[JOB ITEM]
Copy, word for word, each line of the data below from the first through the line containing "There are 213 **omitted** fragments!", and stop there.

(Extracted data entries)
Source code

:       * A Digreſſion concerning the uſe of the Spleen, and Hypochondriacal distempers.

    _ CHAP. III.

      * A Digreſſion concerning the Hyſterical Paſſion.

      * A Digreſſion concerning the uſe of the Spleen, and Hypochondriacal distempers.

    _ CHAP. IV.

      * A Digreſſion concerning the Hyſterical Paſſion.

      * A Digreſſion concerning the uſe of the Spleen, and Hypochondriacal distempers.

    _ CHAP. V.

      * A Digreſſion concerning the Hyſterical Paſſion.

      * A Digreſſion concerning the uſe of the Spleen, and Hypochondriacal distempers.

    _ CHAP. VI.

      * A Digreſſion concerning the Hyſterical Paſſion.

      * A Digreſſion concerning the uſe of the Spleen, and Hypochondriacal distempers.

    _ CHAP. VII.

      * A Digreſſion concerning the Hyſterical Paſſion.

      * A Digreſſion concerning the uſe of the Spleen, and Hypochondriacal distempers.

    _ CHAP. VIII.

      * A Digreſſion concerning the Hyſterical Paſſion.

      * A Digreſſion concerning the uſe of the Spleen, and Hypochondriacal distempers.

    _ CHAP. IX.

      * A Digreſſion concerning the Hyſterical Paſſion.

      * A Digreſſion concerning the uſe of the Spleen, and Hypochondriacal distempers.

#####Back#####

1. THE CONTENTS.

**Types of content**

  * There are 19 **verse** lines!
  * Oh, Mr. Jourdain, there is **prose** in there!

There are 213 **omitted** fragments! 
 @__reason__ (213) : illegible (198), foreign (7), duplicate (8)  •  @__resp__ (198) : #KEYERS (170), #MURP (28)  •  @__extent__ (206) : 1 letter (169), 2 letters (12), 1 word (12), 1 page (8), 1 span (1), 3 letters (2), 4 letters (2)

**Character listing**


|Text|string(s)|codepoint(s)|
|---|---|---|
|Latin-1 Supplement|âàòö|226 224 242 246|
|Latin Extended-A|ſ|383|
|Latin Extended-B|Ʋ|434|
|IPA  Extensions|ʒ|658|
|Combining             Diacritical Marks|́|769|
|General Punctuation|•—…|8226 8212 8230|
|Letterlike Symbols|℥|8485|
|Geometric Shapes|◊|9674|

[RESPONSE]
Source code

:       * A Digreſſion concerning the uſe of the Spleen, and Hypochondriacal distempers.

    _ CHAP. III.

      * A Digreſſion concerning the Hyſterical Paſſion.

      * A Digreſſion concerning the uſe of the Spleen, and Hypochondriacal distempers.

    _ CHAP. IV.

      * A Digreſſion concerning the Hyſterical Paſſion.

      * A Digreſſion concerning the uſe of the Spleen, and Hypochondriacal distempers.

    _ CHAP. V.

      * A Digreſſion concerning the Hyſterical Paſſion.

      * A Digreſſion concerning the uſe of the Spleen, and Hypochondriacal distempers.

    _ CHAP. VI.

      * A Digreſſion concerning the Hyſterical Paſſion.

      * A Digreſſion concerning the uſe of the Spleen, and Hypochondriacal distempers.

    _ CHAP. VII.

      * A Digreſſion concerning the Hyſterical Paſſion.

      * A Digreſſion concerning the uſe of the Spleen, and Hypochondriacal distempers.

    _ CHAP. VIII.

      * A Digreſſion concerning the Hyſterical Paſſion.

      * A Digreſſion concerning the uſe of the Spleen, and Hypochondriacal distempers.

    _ CHAP. IX.

      * A Digreſſion concerning the Hyſterical Paſſion.

      * A Digreſſion concerning the uſe of the Spleen, and Hypochondriacal distempers.

#####Back#####

1. THE CONTENTS.

**Types of content**

  * There are 19 **verse** lines!
  * Oh, Mr. Jourdain, there is **prose** in there!

There are 213 **omitted** fragments! 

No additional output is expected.